• Data for this exercise

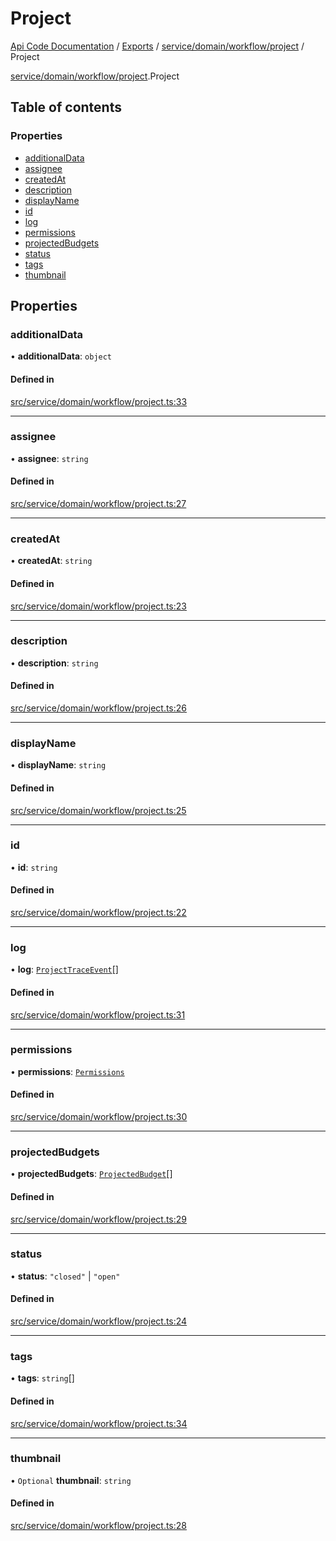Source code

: # Project
 
[Api Code Documentation](../README.md) / [Exports](../modules.md) / [service/domain/workflow/project](../modules/service_domain_workflow_project.md) / Project

[service/domain/workflow/project](../modules/service_domain_workflow_project.md).Project

## Table of contents

### Properties

- [additionalData](service_domain_workflow_project.Project.md#additionaldata)
- [assignee](service_domain_workflow_project.Project.md#assignee)
- [createdAt](service_domain_workflow_project.Project.md#createdat)
- [description](service_domain_workflow_project.Project.md#description)
- [displayName](service_domain_workflow_project.Project.md#displayname)
- [id](service_domain_workflow_project.Project.md#id)
- [log](service_domain_workflow_project.Project.md#log)
- [permissions](service_domain_workflow_project.Project.md#permissions)
- [projectedBudgets](service_domain_workflow_project.Project.md#projectedbudgets)
- [status](service_domain_workflow_project.Project.md#status)
- [tags](service_domain_workflow_project.Project.md#tags)
- [thumbnail](service_domain_workflow_project.Project.md#thumbnail)

## Properties

### additionalData

• **additionalData**: `object`

#### Defined in

[src/service/domain/workflow/project.ts:33](https://github.com/openkfw/TruBudget/blob/086d599/api/src/service/domain/workflow/project.ts#L33)

___

### assignee

• **assignee**: `string`

#### Defined in

[src/service/domain/workflow/project.ts:27](https://github.com/openkfw/TruBudget/blob/086d599/api/src/service/domain/workflow/project.ts#L27)

___

### createdAt

• **createdAt**: `string`

#### Defined in

[src/service/domain/workflow/project.ts:23](https://github.com/openkfw/TruBudget/blob/086d599/api/src/service/domain/workflow/project.ts#L23)

___

### description

• **description**: `string`

#### Defined in

[src/service/domain/workflow/project.ts:26](https://github.com/openkfw/TruBudget/blob/086d599/api/src/service/domain/workflow/project.ts#L26)

___

### displayName

• **displayName**: `string`

#### Defined in

[src/service/domain/workflow/project.ts:25](https://github.com/openkfw/TruBudget/blob/086d599/api/src/service/domain/workflow/project.ts#L25)

___

### id

• **id**: `string`

#### Defined in

[src/service/domain/workflow/project.ts:22](https://github.com/openkfw/TruBudget/blob/086d599/api/src/service/domain/workflow/project.ts#L22)

___

### log

• **log**: [`ProjectTraceEvent`](service_domain_workflow_project_trace_event.ProjectTraceEvent.md)[]

#### Defined in

[src/service/domain/workflow/project.ts:31](https://github.com/openkfw/TruBudget/blob/086d599/api/src/service/domain/workflow/project.ts#L31)

___

### permissions

• **permissions**: [`Permissions`](../modules/service_domain_permissions.md#permissions)

#### Defined in

[src/service/domain/workflow/project.ts:30](https://github.com/openkfw/TruBudget/blob/086d599/api/src/service/domain/workflow/project.ts#L30)

___

### projectedBudgets

• **projectedBudgets**: [`ProjectedBudget`](service_domain_workflow_projected_budget.ProjectedBudget.md)[]

#### Defined in

[src/service/domain/workflow/project.ts:29](https://github.com/openkfw/TruBudget/blob/086d599/api/src/service/domain/workflow/project.ts#L29)

___

### status

• **status**: ``"closed"`` \| ``"open"``

#### Defined in

[src/service/domain/workflow/project.ts:24](https://github.com/openkfw/TruBudget/blob/086d599/api/src/service/domain/workflow/project.ts#L24)

___

### tags

• **tags**: `string`[]

#### Defined in

[src/service/domain/workflow/project.ts:34](https://github.com/openkfw/TruBudget/blob/086d599/api/src/service/domain/workflow/project.ts#L34)

___

### thumbnail

• `Optional` **thumbnail**: `string`

#### Defined in

[src/service/domain/workflow/project.ts:28](https://github.com/openkfw/TruBudget/blob/086d599/api/src/service/domain/workflow/project.ts#L28)
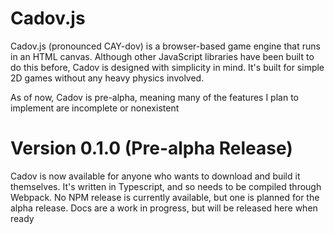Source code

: # Cadov.js
Cadov.js (pronounced CAY-dov) is a browser-based game engine that runs in an HTML canvas. Although other JavaScript libraries have been built to do this before, Cadov is designed with simplicity in mind. It's built for simple 2D games without any heavy physics involved.

As of now, Cadov is pre-alpha, meaning many of the features I plan to implement are incomplete or nonexistent

# Version 0.1.0 (Pre-alpha Release)
Cadov is now available for anyone who wants to download and build it themselves. It's written in Typescript, and so needs to be compiled through Webpack. No NPM release is currently available, but one is planned for the alpha release. Docs are a work in progress, but will be released here when ready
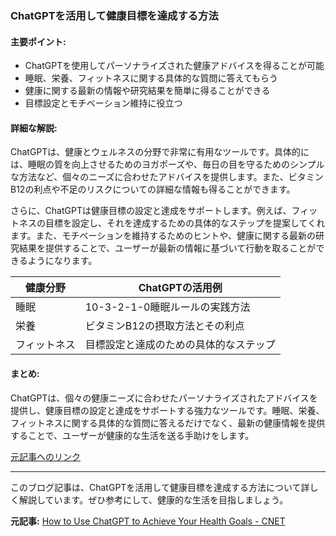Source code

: ### ChatGPTを活用して健康目標を達成する方法

#### 主要ポイント:
- ChatGPTを使用してパーソナライズされた健康アドバイスを得ることが可能
- 睡眠、栄養、フィットネスに関する具体的な質問に答えてもらう
- 健康に関する最新の情報や研究結果を簡単に得ることができる
- 目標設定とモチベーション維持に役立つ

#### 詳細な解説:
ChatGPTは、健康とウェルネスの分野で非常に有用なツールです。具体的には、睡眠の質を向上させるためのヨガポーズや、毎日の目を守るためのシンプルな方法など、個々のニーズに合わせたアドバイスを提供します。また、ビタミンB12の利点や不足のリスクについての詳細な情報も得ることができます。

さらに、ChatGPTは健康目標の設定と達成をサポートします。例えば、フィットネスの目標を設定し、それを達成するための具体的なステップを提案してくれます。また、モチベーションを維持するためのヒントや、健康に関する最新の研究結果を提供することで、ユーザーが最新の情報に基づいて行動を取ることができるようになります。

| 健康分野 | ChatGPTの活用例 |
|---|---|
| 睡眠 | 10-3-2-1-0睡眠ルールの実践方法 |
| 栄養 | ビタミンB12の摂取方法とその利点 |
| フィットネス | 目標設定と達成のための具体的なステップ |

#### まとめ:
ChatGPTは、個々の健康ニーズに合わせたパーソナライズされたアドバイスを提供し、健康目標の設定と達成をサポートする強力なツールです。睡眠、栄養、フィットネスに関する具体的な質問に答えるだけでなく、最新の健康情報を提供することで、ユーザーが健康的な生活を送る手助けをします。

[元記事へのリンク](https://www.cnet.com/health/nutrition/how-to-use-chatgpt-to-achieve-your-health-goals/)

---

このブログ記事は、ChatGPTを活用して健康目標を達成する方法について詳しく解説しています。ぜひ参考にして、健康的な生活を目指しましょう。

**元記事:** [How to Use ChatGPT to Achieve Your Health Goals - CNET](https://www.cnet.com/tech/services-and-software/how-to-use-chatgpt-to-achieve-your-health-goals/)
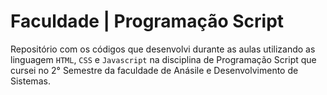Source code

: # Faculdade | Programação Script

Repositório com os códigos que desenvolvi durante as aulas utilizando as linguagem  `HTML`, `CSS` e `Javascript` na disciplina de Programação Script que cursei no 2° Semestre da faculdade de Anásile e Desenvolvimento de Sistemas.
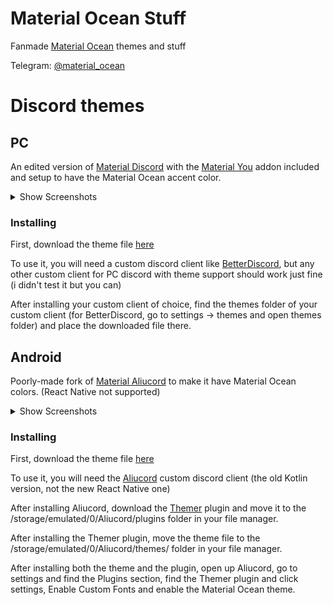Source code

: # Material Ocean Stuff
Fanmade [Material Ocean](https://github.com/material-ocean/Material-Ocean) themes and stuff

Telegram: [@material_ocean](https://t.me/material_ocean)

# Discord themes
## PC
An edited version of [Material Discord](https://github.com/CapnKitten/Material-Discord) with the [Material You](https://github.com/CapnKitten/BetterDiscord/tree/master/Themes/Material-Discord/css/addons/material-you) addon included and setup to have the Material Ocean accent color.

<details>
  <summary>Show Screenshots</summary>
  
  Most stuff is blocked out due to privacy.
  
  <img src="https://laptopcat.github.io/material-ocean-stuff/screenshots/pc-1.png" height="50" width="80">
  
  <img src="https://laptopcat.github.io/material-ocean-stuff/screenshots/pc-2.png" height="50" width="80">
  
  <img src="https://laptopcat.github.io/material-ocean-stuff/screenshots/pc-3.png" height="50" width="80">
  
</details>

### Installing
First, download the theme file [here](https://laptopcat.github.io/material-ocean-stuff/themes/discord/Material-Discord.theme.css)

To use it, you will need a custom discord client like [BetterDiscord](https://betterdiscord.app), but any other custom client for PC discord with theme support should work just fine (i didn't test it but you can)

After installing your custom client of choice, find the themes folder of your custom client (for BetterDiscord, go to settings -> themes and open themes folder) and place the downloaded file there.

## Android
Poorly-made fork of [Material Aliucord](https://github.com/A-rhyna-H/Material-Aliucord) to make it have Material Ocean colors. (React Native not supported)

<details>
  <summary>Show Screenshots</summary>
  
  Most stuff is blocked out due to privacy.
  
  <img src="https://laptopcat.github.io/material-ocean-stuff/screenshots/mobile-1.png" height="50" width="80">
  
  <img src="https://laptopcat.github.io/material-ocean-stuff/screenshots/mobile-2.png" height="50" width="80">
  
  <img src="https://laptopcat.github.io/material-ocean-stuff/screenshots/mobile-3.png" height="50" width="80">
  
  <img src="https://laptopcat.github.io/material-ocean-stuff/screenshots/mobile-4.png" height="50" width="80">
  
</details>

### Installing
First, download the theme file [here](https://laptopcat.github.io/material-ocean-stuff/themes/discord/Material_Ocean.json)

To use it, you will need the [Aliucord](https://github.com/Aliucord/Aliucord) custom discord client (the old Kotlin version, not the new React Native one)

After installing Aliucord, download the [Themer](https://github.com/Vendicated/AliucordPlugins/raw/builds/Themer.zip) plugin and move it to the /storage/emulated/0/Aliucord/plugins folder in your file manager.

After installing the Themer plugin, move the theme file to the /storage/emulated/0/Aliucord/themes/ folder in your file manager.

After installing both the theme and the plugin, open up Aliucord, go to settings and find the Plugins section, find the Themer plugin and click settings, Enable Custom Fonts and enable the Material Ocean theme.
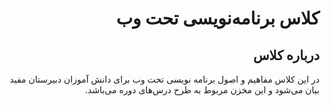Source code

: <div dir='rtl'>

# کلاس برنامه‌نویسی تحت وب

## درباره کلاس

در این کلاس مفاهیم و اصول برنامه نویسی تحت وب برای دانش آموزان دبیرستان مفید بیان می‌شود و این مخزن مربوط به طرح درس‌های دوره می‌باشد.

</div>
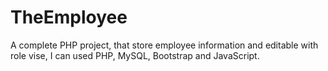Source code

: # TheEmployee
A complete PHP project, that store employee information and editable with role vise, I can used PHP, MySQL, Bootstrap and JavaScript.
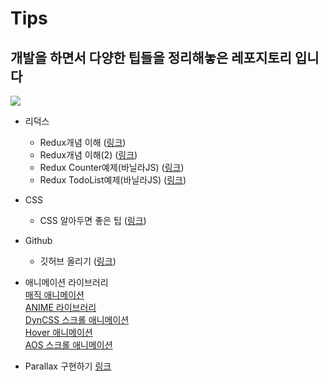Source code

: # Tips
## 개발을 하면서 다양한 팁들을 정리해놓은 레포지토리 입니다
![](https://encrypted-tbn0.gstatic.com/images?q=tbn:ANd9GcSWYQ2iIiliIgf9w4230daH4hYd9ZZDZbyo3Q&usqp=CAU)

- 리덕스 
  - Redux개념 이해 (<a href="https://velog.io/@tjdud0123/Redux-%EB%B0%8F-%EB%AF%B8%EB%93%A4%EC%9B%A8%EC%96%B4-Redux-saga-%EA%B8%B0%EB%B3%B8-%EC%A0%95%EB%A6%AC">링크</a>)
  - Redux개념 이해(2) (<a href="https://velog.io/@velopert/Redux-1-%EC%86%8C%EA%B0%9C-%EB%B0%8F-%EA%B0%9C%EB%85%90%EC%A0%95%EB%A6%AC-zxjlta8ywt">링크</a>)
  - Redux Counter예제(바닐라JS) (<a href="https://hong-jh.tistory.com/26?category=1166152">링크</a>)
  - Redux TodoList예제(바닐라JS) (<a href="https://hong-jh.tistory.com/27">링크</a>)
- CSS
  - CSS 알아두면 좋은 팁 (<a href="https://webclub.tistory.com/364">링크</a>)
- Github 
  - 깃허브 올리기 (<a href="https://victorydntmd.tistory.com/53">링크</a>)

- 애니메이션 라이브러리 <br />
  [매직 애니메이션](https://www.minimamente.com/project/magic/) <br />
  [ANIME 라이브러리](https://animejs.com/documentation/) <br />
  [DynCSS 스크롤 애니메이션](https://www.vittoriozaccaria.net/dyn-css/#what-is-it) <br />
  [Hover 애니메이션](http://ianlunn.github.io/Hover/) <br />
  [AOS 스크롤 애니메이션](https://michalsnik.github.io/aos/) <br />

- Parallax 구현하기 
  [링크](https://hong-jh.tistory.com/47)
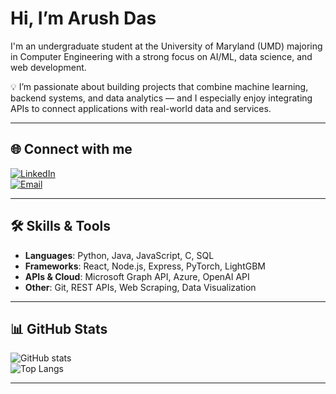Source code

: #  Hi, I’m Arush Das  

I'm an undergraduate student at the University of Maryland (UMD) majoring in Computer Engineering with a strong focus on AI/ML, data science, and web development.  

💡 I’m passionate about building projects that combine machine learning, backend systems, and data analytics — and I especially enjoy integrating APIs to connect applications with real-world data and services.  

---

## 🌐 Connect with me  
[![LinkedIn](https://img.shields.io/badge/LinkedIn-blue?logo=linkedin&logoColor=white)](https://www.linkedin.com/in/arush-das-496289284/)  
[![Email](https://img.shields.io/badge/Email-D14836?logo=gmail&logoColor=white)](mailto:adas1212@terpmail.umd.edu)  

---

## 🛠️ Skills & Tools
- **Languages**: Python, Java, JavaScript, C, SQL  
- **Frameworks**: React, Node.js, Express, PyTorch, LightGBM  
- **APIs & Cloud**: Microsoft Graph API, Azure, OpenAI API  
- **Other**: Git, REST APIs, Web Scraping, Data Visualization  

---

## 📊 GitHub Stats  

![GitHub stats](https://github-readme-stats.vercel.app/api?username=diablo1342&show_icons=true&theme=radical)  
![Top Langs](https://github-readme-stats.vercel.app/api/top-langs/?username=diablo1342&layout=compact&theme=radical)  

---


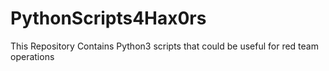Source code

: # PythonScripts4Hax0rs
This Repository Contains Python3 scripts that could be useful for red team operations
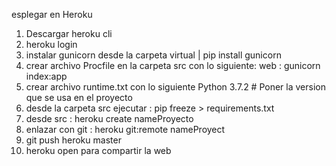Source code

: esplegar en Heroku
1. Descargar heroku cli
2. heroku login
3. instalar gunicorn desde la carpeta virtual | pip install gunicorn
4. crear archivo Procfile en la carpeta src con lo siguiente:
    web : gunicorn index:app
5. crear archivo runtime.txt con lo siguiente
    Python 3.7.2 # Poner la version que se usa en el proyecto
6. desde la carpeta src ejecutar : pip freeze > requirements.txt
7. desde src : heroku create nameProyecto
8. enlazar con git : heroku git:remote nameProyect
9. git push heroku master
10. heroku open para compartir la web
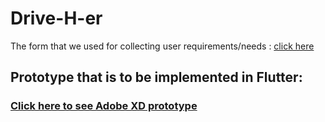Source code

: # Drive-H-er


The form that we used for collecting user requirements/needs : [click here](https://forms.gle/BjHC9DNdwmHXLZkA7)

## Prototype that is to be implemented in Flutter:

### [Click here to see Adobe XD prototype](https://xd.adobe.com/view/d7b0ec02-036d-4871-89dc-50d3e0386a23-82e3/)
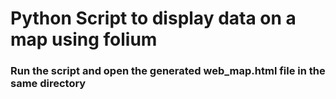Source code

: # Python Script to display data on a map using folium
### Run the script and open the generated web_map.html file in the same directory
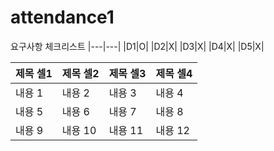 # attendance1
요구사항 체크리스트
|---|---|
|D1|O|
|D2|X|
|D3|X|
|D4|X|
|D5|X|


|제목 셀1|제목 셀2|제목 셀3|제목 셀4|
|---|---|---|---|
|내용 1|내용 2|내용 3|내용 4|
|내용 5|내용 6|내용 7|내용 8|
|내용 9|내용 10|내용 11|내용 12|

• What to do
Say how many lines of the data above have the string "achieve" in them, and write nothing besides that number.

• Output
2